The point is this: there are thousands of GPs throughout the country who are not just supporting our reforms, but actually implementing our reforms. Let me give the right hon. Gentleman just one example of a supportive GP, who happens—[Interruption.]
How out of touch is the Prime Minister with what is happening in the NHS? Let me tell him what the medical profession is saying. The latest survey of the Royal College of General Practitioners says that 98% of GPs want the Bill withdrawn. The Royal College of Nursing has said:
“the turmoil of proceeding with these reforms is now greater than the turmoil of stopping them”.
In his famous listening exercise, the Prime Minister said:
“change—if it is to endure, to really work—should have the support of people who work in our NHS. We have to take our nurses and doctors with us.”
If he wants to hear the voice of doctors and nurses across our NHS, why does he not listen?

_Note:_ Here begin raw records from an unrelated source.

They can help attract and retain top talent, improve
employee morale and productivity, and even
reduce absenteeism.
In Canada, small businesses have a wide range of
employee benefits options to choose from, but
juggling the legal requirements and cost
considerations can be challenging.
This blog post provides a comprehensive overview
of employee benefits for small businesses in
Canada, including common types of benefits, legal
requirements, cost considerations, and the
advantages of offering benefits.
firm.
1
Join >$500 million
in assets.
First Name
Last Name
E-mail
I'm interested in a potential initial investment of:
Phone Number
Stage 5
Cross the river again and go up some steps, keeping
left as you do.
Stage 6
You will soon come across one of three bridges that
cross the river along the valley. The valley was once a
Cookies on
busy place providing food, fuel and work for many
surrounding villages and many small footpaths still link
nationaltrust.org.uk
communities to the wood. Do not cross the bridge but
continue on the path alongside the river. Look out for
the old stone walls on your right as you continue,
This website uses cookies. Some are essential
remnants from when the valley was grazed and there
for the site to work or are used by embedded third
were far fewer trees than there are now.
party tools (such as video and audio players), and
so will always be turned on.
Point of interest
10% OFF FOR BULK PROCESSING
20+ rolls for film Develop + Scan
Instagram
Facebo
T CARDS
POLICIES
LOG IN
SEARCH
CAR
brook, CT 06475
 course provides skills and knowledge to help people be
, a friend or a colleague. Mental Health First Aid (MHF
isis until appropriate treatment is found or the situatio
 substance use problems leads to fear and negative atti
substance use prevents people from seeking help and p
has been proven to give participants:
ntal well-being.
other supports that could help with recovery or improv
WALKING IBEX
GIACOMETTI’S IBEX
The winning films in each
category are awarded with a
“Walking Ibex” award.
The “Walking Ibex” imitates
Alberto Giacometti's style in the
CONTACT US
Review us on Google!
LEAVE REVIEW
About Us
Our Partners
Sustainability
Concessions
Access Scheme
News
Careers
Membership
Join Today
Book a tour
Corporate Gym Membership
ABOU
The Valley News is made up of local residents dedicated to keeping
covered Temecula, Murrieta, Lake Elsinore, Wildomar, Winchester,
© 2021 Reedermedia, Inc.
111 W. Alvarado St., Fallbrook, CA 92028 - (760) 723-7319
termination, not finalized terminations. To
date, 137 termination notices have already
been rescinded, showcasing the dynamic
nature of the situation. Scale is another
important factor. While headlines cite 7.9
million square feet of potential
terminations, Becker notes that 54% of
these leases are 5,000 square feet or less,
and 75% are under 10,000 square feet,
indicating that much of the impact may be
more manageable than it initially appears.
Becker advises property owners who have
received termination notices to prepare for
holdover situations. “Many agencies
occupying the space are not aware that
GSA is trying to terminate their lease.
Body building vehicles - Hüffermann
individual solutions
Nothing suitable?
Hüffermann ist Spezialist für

The right hon. Gentleman seems to be out of touch with what is happening in Doncaster. He asks what is happening in the NHS. Let me tell him what is happening in the NHS: 4,000 extra doctors since the election; 100,000 more patients treated since the election; in-patient and out-patient waiting times lower than they were at the election; and £7 billion of the £20 billion already saved. At the same time, we have got hospital-acquired infections at their lowest ever level. That is what is happening in the NHS, but if we listened to him, we would be cutting spending in the NHS and scrapping reforms of the NHS, and the NHS would be getting worse, not better.

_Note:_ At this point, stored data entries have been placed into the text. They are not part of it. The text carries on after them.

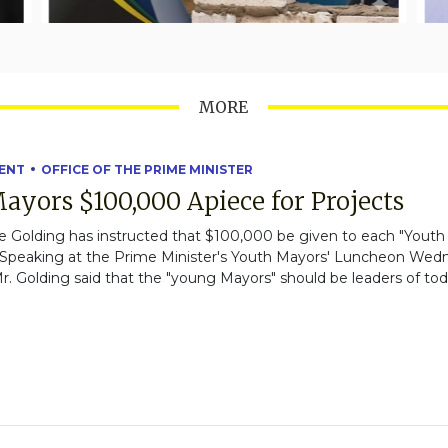
MORE
ENT
OFFICE OF THE PRIME MINISTER
ayors $100,000 Apiece for Projects
 Golding has instructed that $100,000 be given to each "Youth M
g." Speaking at the Prime Minister's Youth Mayors' Luncheon We
. Golding said that the "young Mayors" should be leaders of tod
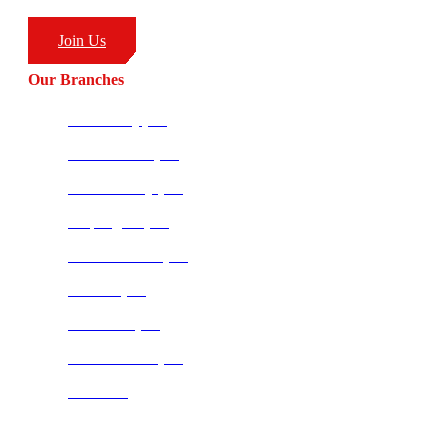
(+27) 83 226 1576
Join Us
Our Branches
Ballito HQ (SA)
Amanzimtoti (SA)
Richards Bay (SA)
Empangeni (SA)
Potchefstroom (SA)
Pretoria (SA)
Centurion (SA)
Bloemfontein (SA)
Mauritius
Join our CombatCoaching.com
Telegram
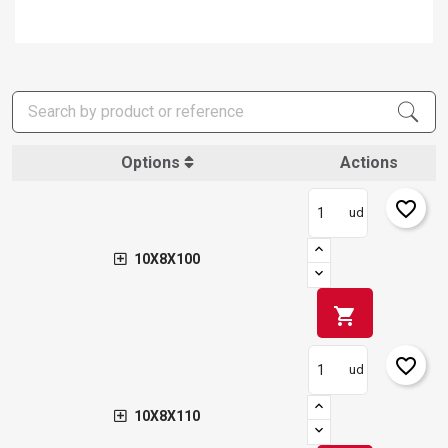
Options
Actions
favorite_border
ud
10X8X100
shopping_cart
favorite_border
ud
10X8X110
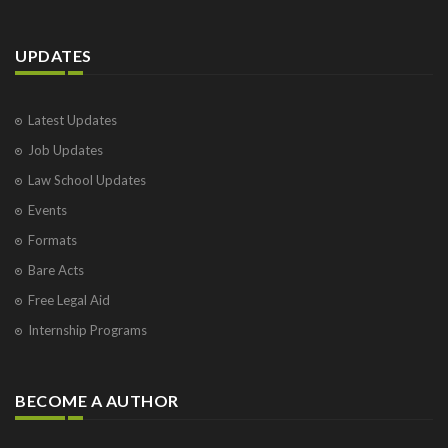
UPDATES
Latest Updates
Job Updates
Law School Updates
Events
Formats
Bare Acts
Free Legal Aid
Internship Programs
BECOME A AUTHOR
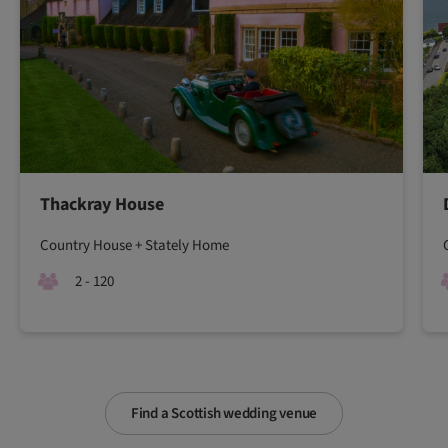
Thackray House
Country House + Stately Home
2 - 120
Find a Scottish wedding venue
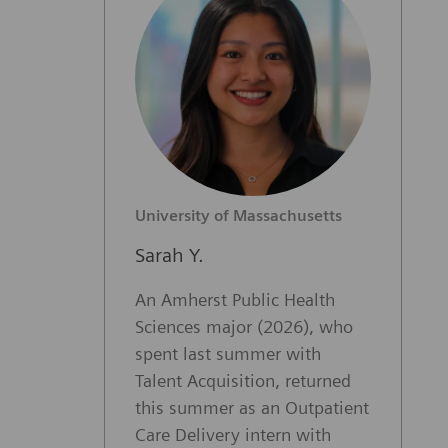
University of Massachusetts
Sarah Y.
An Amherst Public Health
Sciences major (2026), who
spent last summer with
Talent Acquisition, returned
this summer as an Outpatient
Care Delivery intern with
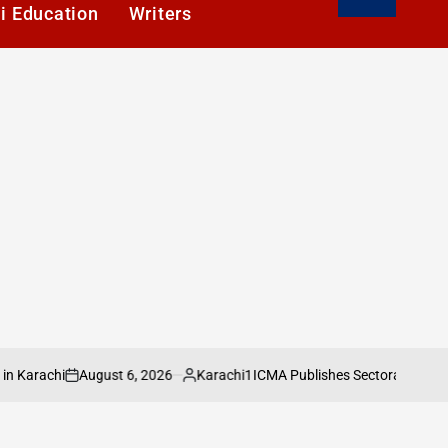
i Education
Writers
August 6, 2026
Karachi1
achi
ICMA Publishes Sectoral Analysis of 
on
Posted
by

I shall tell the Prime Minister what is happening in the NHS: waiting lists up, morale down. What does the majority-Conservative Select Committee on Health say about his reorganisation? It says that it will be a
“disruption and distraction that hinders the ability of organisations to”
release savings.
Let us be frank: this is a Bill that nobody wants. It is opposed by doctors, nurses and patients. Before the election the Prime Minister said, “No more top-down reorganisation.” Is it not time he kept at least one promise, put aside his pride and arrogance, and dropped this unnecessary and unwanted Bill?

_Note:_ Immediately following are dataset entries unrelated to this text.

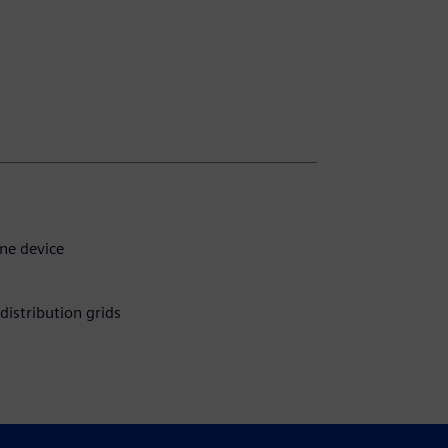
ne device
distribution grids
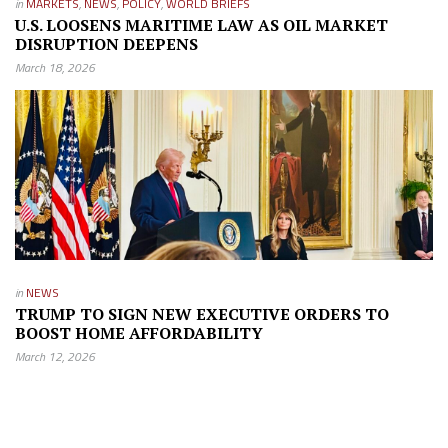
in
MARKETS
,
NEWS
,
POLICY
,
WORLD BRIEFS
U.S. LOOSENS MARITIME LAW AS OIL MARKET
DISRUPTION DEEPENS
March 18, 2026
in
NEWS
TRUMP TO SIGN NEW EXECUTIVE ORDERS TO
BOOST HOME AFFORDABILITY
March 12, 2026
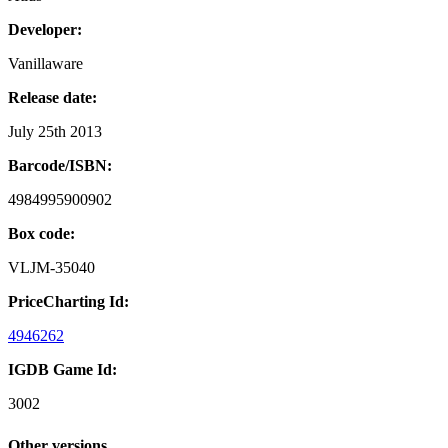
Developer:
Vanillaware
Release date:
July 25th 2013
Barcode/ISBN:
4984995900902
Box code:
VLJM-35040
PriceCharting Id:
4946262
IGDB Game Id:
3002
Other versions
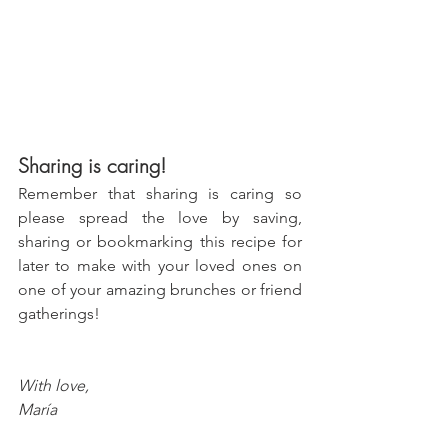
Sharing is caring!
Remember that sharing is caring so 
please spread the love by saving, 
sharing or bookmarking this recipe for 
later to make with your loved ones on 
one of your amazing brunches or friend 
gatherings!
With love, 
María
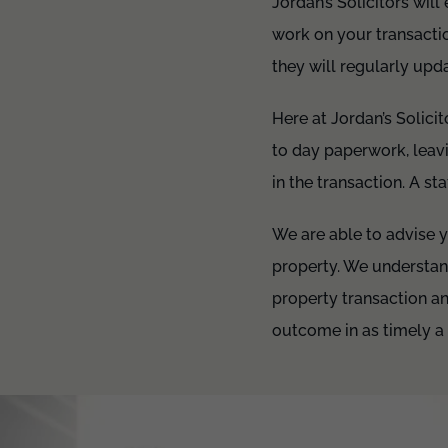
Jordan’s Solicitors wil
work on your transactio
they will regularly upd
Here at Jordan’s Solic
to day paperwork, leavi
in the transaction. A st
We are able to advise yo
property. We understan
property transaction a
outcome in as timely a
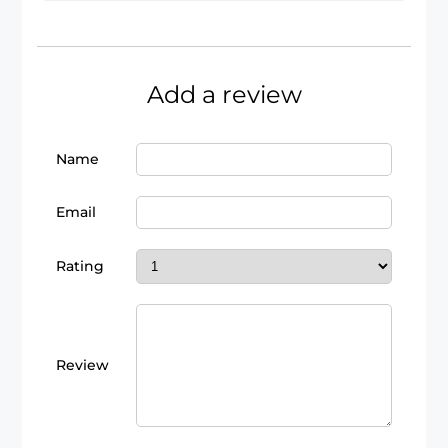
Add a review
Name
Email
Rating
Review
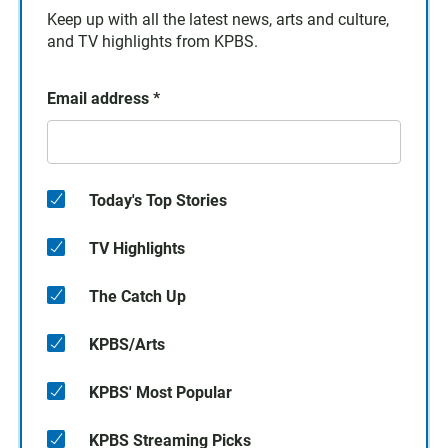
Keep up with all the latest news, arts and culture,
and TV highlights from KPBS.
Email address
*
Today's Top Stories
TV Highlights
The Catch Up
KPBS/Arts
KPBS' Most Popular
KPBS Streaming Picks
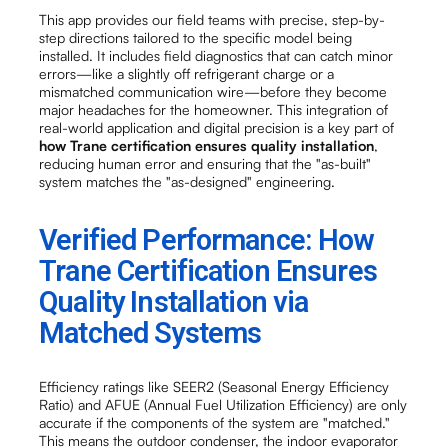
This app provides our field teams with precise, step-by-
step directions tailored to the specific model being
installed. It includes field diagnostics that can catch minor
errors—like a slightly off refrigerant charge or a
mismatched communication wire—before they become
major headaches for the homeowner. This integration of
real-world application and digital precision is a key part of
how Trane certification ensures quality installation
,
reducing human error and ensuring that the "as-built"
system matches the "as-designed" engineering.
Verified Performance: How
Trane Certification Ensures
Quality Installation via
Matched Systems
Efficiency ratings like SEER2 (Seasonal Energy Efficiency
Ratio) and AFUE (Annual Fuel Utilization Efficiency) are only
accurate if the components of the system are "matched."
This means the outdoor condenser, the indoor evaporator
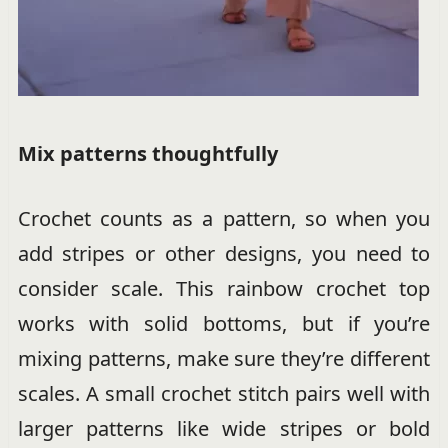
Mix patterns thoughtfully
Crochet counts as a pattern, so when you
add stripes or other designs, you need to
consider scale. This rainbow crochet top
works with solid bottoms, but if you’re
mixing patterns, make sure they’re different
scales. A small crochet stitch pairs well with
larger patterns like wide stripes or bold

I know that the Leader of the Opposition panics and backs down the first time a trade union says no, but this Government do not. Of course if you introduce choice, transparency and competition and say that the private and voluntary sectors should play a greater role you face a challenge, but that is what doing the right thing is sometimes all about. Let him remember what his party’s Health Secretary said about GP commissioning:
“That change will put power in the hands of local GPs to drive improvements in their area, so it should give more power to their elbow than they have at present. That is what I would like to see”.—[Official Report, 16 May 2006; Vol. 446, c. 861-62.]
What a shame they talk about it in government, but do not have the guts to face down opposition when they are in opposition.